Lübeck Cathedral is a large brick-built Lutheran cathedral in Lübeck, Germany and part of the Lübeck UNESCO World Heritage Site. In 1173 Henry the Lion founded the cathedral to serve the Diocese of Lübeck, after the transfer in 1160 of the bishop's seat from Oldenburg in Holstein under bishop Gerold. The then Romanesque cathedral was completed around 1230, but between 1266 and 1335 it was converted into a Gothic-style building with side-aisles raised to the same height as the main aisle.

On the night of Palm Sunday (28–29 March) 1942 a Royal Air Force bombing raid destroyed a fifth of the town centre. Several bombs fell in the area around the church, causing the eastern vault of the quire to collapse and destroying the altar which dated from 1696. A fire from the neighbouring cathedral museum spread to the truss of the cathedral, and around noon on Palm Sunday the towers collapsed. An Arp Schnitger organ was lost in the flames. Nevertheless, a relatively large portion of the internal fittings was saved, including the cross and almost all of the medieval polyptychs. In 1946 a further collapse, of the gable of the north transept, destroyed the vestibule almost completely.

Reconstruction of the cathedral took several decades, as greater priority was given to the rebuilding of the Marienkirche.
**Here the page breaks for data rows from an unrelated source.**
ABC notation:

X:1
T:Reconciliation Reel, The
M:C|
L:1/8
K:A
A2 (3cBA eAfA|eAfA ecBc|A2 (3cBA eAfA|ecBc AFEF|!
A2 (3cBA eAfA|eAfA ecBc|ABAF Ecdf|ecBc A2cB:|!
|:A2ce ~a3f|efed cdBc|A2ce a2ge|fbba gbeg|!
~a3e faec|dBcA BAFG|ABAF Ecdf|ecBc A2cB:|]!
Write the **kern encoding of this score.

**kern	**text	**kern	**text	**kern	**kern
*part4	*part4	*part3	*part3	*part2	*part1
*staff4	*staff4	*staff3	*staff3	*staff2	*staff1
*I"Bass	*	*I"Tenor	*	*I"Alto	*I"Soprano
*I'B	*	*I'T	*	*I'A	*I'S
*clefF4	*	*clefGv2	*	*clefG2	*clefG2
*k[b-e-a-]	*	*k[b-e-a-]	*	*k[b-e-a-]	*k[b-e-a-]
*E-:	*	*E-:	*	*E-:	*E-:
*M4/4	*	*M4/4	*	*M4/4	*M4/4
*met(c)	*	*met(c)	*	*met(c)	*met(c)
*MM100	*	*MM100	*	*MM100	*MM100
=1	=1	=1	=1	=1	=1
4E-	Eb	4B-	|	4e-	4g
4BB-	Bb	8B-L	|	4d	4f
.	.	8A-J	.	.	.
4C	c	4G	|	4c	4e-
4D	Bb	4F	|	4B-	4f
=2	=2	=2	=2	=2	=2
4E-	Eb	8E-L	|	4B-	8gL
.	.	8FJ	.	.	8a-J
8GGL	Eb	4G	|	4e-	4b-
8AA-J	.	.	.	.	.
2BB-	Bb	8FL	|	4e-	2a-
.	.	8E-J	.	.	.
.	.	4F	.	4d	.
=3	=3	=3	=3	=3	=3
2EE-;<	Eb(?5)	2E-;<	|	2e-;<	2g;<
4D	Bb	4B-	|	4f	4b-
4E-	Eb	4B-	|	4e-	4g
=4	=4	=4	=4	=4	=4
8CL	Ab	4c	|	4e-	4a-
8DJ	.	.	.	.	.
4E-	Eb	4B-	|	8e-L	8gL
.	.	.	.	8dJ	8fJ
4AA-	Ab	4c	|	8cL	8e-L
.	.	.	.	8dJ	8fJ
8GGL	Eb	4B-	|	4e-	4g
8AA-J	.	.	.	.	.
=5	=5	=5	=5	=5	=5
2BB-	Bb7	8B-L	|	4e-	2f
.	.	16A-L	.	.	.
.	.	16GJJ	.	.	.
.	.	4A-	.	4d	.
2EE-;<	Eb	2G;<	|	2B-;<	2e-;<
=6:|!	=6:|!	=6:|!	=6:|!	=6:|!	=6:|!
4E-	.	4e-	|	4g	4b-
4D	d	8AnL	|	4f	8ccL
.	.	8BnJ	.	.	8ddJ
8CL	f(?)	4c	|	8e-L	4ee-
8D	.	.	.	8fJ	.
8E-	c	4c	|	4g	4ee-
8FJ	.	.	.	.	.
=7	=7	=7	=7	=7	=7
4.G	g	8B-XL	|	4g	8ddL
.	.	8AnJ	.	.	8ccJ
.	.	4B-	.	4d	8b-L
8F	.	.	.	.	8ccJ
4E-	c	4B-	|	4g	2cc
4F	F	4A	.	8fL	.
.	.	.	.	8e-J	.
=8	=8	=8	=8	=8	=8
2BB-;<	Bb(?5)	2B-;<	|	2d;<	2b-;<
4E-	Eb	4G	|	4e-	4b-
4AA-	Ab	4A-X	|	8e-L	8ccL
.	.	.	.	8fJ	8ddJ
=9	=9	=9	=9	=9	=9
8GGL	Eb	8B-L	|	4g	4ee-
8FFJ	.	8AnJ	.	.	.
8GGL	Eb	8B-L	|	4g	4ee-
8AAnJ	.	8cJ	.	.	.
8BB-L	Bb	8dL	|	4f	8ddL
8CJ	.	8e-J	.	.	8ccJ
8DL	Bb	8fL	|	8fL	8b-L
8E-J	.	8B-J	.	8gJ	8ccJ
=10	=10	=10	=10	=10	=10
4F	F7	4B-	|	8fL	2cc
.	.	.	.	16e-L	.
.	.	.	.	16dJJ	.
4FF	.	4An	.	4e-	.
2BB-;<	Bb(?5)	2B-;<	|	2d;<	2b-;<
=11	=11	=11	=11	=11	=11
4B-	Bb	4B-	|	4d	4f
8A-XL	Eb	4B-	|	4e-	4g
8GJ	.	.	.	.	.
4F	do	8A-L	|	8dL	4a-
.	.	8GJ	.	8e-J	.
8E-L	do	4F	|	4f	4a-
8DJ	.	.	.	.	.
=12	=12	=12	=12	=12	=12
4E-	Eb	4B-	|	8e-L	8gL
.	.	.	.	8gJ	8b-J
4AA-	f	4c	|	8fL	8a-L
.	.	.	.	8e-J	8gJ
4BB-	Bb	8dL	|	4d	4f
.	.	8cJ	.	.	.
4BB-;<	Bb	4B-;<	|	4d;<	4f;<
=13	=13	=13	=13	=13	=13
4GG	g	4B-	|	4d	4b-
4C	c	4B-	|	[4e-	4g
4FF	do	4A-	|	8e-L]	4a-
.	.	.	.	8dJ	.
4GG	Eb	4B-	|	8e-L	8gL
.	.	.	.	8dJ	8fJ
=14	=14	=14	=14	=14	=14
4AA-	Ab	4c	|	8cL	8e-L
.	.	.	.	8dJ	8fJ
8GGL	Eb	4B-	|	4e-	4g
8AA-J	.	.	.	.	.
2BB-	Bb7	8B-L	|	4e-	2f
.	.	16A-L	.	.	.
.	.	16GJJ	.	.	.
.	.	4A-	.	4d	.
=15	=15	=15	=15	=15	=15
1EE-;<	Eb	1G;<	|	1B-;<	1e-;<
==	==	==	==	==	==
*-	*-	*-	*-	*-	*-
Work was completed only in 1982.

The cathedral is unique in that at 105 m, it is shorter than the tallest church in the city. This is the consequence of a power struggle between the church and the guilds.

The 17 m crucifix is the work of the Lübeck artist Bernt Notke. It was commissioned by the bishop of Lübeck, Albert II. Krummendiek, and erected in 1477. The carvings which decorate the rood screen are also by Notke.

Since the war, the famous altar of Hans Memling has been in the medieval collection of the St. Annen Museum, but notable polyptychs remain in the cathedral.

In the funeral chapels of the southern aisle are Baroque-era memorials by the Flemish sculptor Thomas Quellinus.